# What is required:
Copy the stretch of records from the line that contains "scientific name: Thalictrum flavum" through the line that contains "family: Dioscoreaceae", replacing "common name" with "vernacular name" and leaving everything else unchanged.

# Records provided:
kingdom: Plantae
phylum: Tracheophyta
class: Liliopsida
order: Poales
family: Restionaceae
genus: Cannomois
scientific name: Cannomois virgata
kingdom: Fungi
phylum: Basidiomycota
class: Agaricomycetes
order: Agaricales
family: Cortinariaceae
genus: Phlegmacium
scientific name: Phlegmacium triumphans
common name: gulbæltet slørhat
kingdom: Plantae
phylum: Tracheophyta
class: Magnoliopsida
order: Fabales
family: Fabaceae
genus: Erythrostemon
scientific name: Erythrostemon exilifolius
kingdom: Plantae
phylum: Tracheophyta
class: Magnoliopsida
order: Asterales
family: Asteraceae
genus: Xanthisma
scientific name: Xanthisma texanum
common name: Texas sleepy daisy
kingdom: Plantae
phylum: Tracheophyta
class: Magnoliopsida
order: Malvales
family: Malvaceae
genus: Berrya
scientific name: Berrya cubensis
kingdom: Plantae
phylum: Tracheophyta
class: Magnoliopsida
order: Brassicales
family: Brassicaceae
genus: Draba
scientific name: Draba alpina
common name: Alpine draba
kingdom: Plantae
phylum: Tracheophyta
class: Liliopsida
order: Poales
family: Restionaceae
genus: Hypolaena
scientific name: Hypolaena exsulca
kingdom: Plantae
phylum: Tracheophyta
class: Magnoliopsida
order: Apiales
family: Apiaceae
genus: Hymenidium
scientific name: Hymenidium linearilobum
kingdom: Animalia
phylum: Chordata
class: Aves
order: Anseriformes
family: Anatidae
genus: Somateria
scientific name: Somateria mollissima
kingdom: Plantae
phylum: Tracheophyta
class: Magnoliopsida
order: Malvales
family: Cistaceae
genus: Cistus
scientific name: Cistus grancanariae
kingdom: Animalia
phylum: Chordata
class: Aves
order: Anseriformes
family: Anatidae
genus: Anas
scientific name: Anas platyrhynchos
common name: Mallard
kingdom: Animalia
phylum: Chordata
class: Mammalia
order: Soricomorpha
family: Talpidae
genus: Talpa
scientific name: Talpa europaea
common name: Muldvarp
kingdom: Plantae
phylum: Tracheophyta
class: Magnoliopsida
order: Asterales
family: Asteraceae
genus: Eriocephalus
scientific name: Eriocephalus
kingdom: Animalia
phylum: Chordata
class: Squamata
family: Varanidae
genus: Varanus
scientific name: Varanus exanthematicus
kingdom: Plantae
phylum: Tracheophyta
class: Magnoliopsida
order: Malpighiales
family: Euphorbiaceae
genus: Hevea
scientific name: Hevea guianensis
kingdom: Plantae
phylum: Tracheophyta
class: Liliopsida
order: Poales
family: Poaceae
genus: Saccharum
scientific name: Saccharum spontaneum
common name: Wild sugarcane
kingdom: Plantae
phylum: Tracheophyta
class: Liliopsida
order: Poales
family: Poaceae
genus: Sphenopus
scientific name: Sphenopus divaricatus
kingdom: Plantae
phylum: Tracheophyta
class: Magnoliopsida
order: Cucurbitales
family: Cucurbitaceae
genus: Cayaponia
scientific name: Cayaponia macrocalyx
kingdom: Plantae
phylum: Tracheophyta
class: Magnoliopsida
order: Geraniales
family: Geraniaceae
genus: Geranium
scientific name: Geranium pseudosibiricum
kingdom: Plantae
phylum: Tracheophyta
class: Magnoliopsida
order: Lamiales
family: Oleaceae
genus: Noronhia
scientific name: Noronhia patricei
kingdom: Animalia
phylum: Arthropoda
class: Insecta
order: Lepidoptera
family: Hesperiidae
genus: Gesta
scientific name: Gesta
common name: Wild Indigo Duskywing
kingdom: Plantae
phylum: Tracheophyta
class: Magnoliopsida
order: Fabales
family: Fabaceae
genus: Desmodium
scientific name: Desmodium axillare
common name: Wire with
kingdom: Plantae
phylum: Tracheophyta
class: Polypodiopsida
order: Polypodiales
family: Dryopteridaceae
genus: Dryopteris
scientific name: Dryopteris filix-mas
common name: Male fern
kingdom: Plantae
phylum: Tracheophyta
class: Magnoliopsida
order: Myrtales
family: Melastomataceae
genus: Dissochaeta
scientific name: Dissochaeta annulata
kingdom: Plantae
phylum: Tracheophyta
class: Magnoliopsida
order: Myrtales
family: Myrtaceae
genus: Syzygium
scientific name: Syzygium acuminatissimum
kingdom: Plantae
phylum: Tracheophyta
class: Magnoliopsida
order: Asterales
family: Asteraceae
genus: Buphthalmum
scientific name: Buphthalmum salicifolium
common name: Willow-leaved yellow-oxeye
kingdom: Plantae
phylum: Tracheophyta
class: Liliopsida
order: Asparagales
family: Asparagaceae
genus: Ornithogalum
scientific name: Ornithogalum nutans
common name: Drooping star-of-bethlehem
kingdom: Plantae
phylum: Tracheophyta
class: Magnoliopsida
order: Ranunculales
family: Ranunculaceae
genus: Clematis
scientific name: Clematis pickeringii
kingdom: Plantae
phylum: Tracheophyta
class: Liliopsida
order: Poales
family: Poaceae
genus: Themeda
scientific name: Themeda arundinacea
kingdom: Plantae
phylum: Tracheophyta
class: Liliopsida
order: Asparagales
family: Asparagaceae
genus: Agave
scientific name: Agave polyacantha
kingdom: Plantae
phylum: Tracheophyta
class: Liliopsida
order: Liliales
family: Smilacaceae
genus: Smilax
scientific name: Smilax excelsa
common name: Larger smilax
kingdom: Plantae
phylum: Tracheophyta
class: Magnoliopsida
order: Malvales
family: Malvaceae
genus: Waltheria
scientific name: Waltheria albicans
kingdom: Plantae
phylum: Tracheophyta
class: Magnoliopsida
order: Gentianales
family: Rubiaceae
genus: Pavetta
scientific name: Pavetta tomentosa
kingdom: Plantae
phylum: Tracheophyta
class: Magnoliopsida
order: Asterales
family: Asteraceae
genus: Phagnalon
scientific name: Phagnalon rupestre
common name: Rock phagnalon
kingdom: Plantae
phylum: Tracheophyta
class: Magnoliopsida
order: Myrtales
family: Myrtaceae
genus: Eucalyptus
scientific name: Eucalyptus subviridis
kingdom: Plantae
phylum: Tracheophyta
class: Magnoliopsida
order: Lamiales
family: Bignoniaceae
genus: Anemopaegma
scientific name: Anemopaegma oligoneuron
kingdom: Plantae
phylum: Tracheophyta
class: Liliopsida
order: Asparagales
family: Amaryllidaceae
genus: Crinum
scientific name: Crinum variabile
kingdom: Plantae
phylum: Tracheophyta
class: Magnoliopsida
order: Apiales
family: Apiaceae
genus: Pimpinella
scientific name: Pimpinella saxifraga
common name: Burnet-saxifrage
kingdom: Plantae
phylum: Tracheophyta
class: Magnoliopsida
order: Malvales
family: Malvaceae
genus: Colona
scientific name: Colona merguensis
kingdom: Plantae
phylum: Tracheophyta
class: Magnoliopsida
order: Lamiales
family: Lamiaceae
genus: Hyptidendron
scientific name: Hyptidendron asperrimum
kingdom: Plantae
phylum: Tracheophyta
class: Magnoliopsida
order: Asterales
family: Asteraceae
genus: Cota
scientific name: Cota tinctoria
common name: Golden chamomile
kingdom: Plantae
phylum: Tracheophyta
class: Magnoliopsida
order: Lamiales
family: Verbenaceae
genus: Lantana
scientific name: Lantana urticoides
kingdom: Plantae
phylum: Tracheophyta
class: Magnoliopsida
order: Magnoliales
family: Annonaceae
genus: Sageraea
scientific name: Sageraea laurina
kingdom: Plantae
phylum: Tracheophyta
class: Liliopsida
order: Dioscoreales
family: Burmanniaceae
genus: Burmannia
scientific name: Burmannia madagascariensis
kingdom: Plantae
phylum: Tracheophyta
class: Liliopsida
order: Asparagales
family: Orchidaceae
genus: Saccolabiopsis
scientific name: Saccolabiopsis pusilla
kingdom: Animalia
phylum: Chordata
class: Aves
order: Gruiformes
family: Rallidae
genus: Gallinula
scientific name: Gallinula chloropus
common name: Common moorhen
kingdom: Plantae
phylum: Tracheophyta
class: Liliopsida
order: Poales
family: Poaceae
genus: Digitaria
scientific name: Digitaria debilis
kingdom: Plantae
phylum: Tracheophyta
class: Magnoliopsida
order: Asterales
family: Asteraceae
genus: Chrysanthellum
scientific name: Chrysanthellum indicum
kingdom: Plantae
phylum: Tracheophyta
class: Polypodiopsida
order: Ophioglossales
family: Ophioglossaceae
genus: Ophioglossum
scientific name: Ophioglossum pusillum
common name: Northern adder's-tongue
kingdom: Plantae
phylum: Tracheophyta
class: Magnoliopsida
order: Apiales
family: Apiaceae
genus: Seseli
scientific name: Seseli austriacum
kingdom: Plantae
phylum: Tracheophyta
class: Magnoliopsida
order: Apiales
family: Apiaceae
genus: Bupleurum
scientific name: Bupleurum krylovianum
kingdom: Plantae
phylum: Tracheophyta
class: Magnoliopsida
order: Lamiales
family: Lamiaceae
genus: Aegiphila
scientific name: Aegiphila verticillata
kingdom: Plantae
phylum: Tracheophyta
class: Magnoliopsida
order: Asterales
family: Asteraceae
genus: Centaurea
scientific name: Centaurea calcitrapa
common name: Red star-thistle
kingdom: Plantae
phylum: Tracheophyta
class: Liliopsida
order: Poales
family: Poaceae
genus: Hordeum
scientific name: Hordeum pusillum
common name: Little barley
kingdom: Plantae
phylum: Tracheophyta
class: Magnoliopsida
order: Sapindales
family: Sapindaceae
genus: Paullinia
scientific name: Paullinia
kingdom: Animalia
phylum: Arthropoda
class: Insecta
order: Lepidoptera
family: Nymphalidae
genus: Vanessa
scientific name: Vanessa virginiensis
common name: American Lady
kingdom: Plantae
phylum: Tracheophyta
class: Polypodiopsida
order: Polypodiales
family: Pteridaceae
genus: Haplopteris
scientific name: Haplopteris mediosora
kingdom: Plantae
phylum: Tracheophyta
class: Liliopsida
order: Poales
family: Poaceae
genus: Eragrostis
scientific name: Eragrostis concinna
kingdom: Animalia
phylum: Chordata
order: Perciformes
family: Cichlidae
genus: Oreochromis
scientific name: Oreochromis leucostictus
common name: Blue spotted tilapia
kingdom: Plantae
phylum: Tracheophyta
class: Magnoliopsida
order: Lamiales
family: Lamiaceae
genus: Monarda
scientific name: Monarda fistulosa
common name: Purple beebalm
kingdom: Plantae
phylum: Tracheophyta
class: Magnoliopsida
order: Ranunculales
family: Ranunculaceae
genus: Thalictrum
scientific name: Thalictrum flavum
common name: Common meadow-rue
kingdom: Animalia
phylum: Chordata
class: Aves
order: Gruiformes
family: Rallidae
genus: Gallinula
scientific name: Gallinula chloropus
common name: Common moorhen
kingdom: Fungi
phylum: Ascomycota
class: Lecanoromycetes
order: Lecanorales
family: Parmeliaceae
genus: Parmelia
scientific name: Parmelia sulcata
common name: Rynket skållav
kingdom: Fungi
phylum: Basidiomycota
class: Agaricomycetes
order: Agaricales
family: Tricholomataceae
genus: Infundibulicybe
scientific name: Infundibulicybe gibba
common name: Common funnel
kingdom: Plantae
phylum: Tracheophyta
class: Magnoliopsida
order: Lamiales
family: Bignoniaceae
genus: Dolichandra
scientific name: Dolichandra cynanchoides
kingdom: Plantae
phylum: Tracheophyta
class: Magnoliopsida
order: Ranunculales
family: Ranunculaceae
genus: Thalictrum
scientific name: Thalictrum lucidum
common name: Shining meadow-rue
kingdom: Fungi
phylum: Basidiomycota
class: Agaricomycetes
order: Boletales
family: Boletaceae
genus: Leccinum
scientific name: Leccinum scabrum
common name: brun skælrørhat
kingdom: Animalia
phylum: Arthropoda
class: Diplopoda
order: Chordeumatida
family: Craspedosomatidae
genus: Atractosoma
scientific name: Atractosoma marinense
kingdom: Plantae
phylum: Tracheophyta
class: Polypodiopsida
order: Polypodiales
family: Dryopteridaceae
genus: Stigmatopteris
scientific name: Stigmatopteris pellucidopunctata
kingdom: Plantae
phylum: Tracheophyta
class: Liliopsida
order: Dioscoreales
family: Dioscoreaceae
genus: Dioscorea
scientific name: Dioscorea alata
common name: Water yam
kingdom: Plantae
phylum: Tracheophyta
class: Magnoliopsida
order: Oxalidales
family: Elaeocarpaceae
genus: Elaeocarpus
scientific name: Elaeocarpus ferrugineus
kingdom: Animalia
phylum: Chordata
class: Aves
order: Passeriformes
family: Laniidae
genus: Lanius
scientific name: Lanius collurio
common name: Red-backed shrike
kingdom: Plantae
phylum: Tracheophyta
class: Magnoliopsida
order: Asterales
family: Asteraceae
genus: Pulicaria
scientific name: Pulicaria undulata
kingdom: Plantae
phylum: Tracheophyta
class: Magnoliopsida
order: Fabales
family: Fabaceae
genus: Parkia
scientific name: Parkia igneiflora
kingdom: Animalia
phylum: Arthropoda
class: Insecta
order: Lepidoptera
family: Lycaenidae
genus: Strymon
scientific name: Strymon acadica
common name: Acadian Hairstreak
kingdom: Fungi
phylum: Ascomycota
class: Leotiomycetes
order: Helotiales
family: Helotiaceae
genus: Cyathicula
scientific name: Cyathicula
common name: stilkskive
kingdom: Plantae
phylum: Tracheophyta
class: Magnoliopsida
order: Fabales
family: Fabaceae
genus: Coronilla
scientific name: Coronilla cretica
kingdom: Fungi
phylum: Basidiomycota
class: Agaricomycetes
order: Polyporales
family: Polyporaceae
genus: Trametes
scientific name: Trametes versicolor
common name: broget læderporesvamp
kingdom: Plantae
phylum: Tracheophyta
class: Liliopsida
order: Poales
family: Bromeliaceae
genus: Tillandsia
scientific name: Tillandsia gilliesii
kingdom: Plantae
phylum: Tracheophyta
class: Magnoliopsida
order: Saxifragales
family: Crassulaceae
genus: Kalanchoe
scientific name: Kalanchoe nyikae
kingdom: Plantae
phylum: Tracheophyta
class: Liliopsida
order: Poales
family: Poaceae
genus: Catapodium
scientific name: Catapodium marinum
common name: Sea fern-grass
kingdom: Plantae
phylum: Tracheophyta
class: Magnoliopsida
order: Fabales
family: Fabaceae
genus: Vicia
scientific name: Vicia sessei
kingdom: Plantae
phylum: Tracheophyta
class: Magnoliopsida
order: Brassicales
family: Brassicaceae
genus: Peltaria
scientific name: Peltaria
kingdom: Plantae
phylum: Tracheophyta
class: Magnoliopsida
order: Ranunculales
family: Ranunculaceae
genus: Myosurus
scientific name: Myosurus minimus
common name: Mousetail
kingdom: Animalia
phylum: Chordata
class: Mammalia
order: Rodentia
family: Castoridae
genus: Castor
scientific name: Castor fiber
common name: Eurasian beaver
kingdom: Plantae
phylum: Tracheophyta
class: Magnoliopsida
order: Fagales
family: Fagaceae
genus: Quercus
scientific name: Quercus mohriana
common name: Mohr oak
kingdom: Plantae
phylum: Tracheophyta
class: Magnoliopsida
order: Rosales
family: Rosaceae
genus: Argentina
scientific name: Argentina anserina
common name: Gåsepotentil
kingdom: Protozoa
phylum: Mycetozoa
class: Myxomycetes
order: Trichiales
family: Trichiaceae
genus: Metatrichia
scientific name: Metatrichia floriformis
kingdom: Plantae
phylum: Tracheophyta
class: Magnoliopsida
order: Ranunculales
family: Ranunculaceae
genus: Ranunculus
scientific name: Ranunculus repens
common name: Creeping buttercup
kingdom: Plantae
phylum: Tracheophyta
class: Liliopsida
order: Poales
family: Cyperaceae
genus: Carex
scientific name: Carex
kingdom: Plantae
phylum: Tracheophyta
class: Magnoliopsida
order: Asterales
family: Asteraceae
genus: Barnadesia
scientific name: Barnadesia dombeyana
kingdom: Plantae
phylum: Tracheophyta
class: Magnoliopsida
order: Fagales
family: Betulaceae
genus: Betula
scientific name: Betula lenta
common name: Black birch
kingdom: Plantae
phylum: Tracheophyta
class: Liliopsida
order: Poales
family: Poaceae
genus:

# Exercise solution:
scientific name: Thalictrum flavum
vernacular name: Common meadow-rue
kingdom: Animalia
phylum: Chordata
class: Aves
order: Gruiformes
family: Rallidae
genus: Gallinula
scientific name: Gallinula chloropus
vernacular name: Common moorhen
kingdom: Fungi
phylum: Ascomycota
class: Lecanoromycetes
order: Lecanorales
family: Parmeliaceae
genus: Parmelia
scientific name: Parmelia sulcata
vernacular name: Rynket skållav
kingdom: Fungi
phylum: Basidiomycota
class: Agaricomycetes
order: Agaricales
family: Tricholomataceae
genus: Infundibulicybe
scientific name: Infundibulicybe gibba
vernacular name: Common funnel
kingdom: Plantae
phylum: Tracheophyta
class: Magnoliopsida
order: Lamiales
family: Bignoniaceae
genus: Dolichandra
scientific name: Dolichandra cynanchoides
kingdom: Plantae
phylum: Tracheophyta
class: Magnoliopsida
order: Ranunculales
family: Ranunculaceae
genus: Thalictrum
scientific name: Thalictrum lucidum
vernacular name: Shining meadow-rue
kingdom: Fungi
phylum: Basidiomycota
class: Agaricomycetes
order: Boletales
family: Boletaceae
genus: Leccinum
scientific name: Leccinum scabrum
vernacular name: brun skælrørhat
kingdom: Animalia
phylum: Arthropoda
class: Diplopoda
order: Chordeumatida
family: Craspedosomatidae
genus: Atractosoma
scientific name: Atractosoma marinense
kingdom: Plantae
phylum: Tracheophyta
class: Polypodiopsida
order: Polypodiales
family: Dryopteridaceae
genus: Stigmatopteris
scientific name: Stigmatopteris pellucidopunctata
kingdom: Plantae
phylum: Tracheophyta
class: Liliopsida
order: Dioscoreales
family: Dioscoreaceae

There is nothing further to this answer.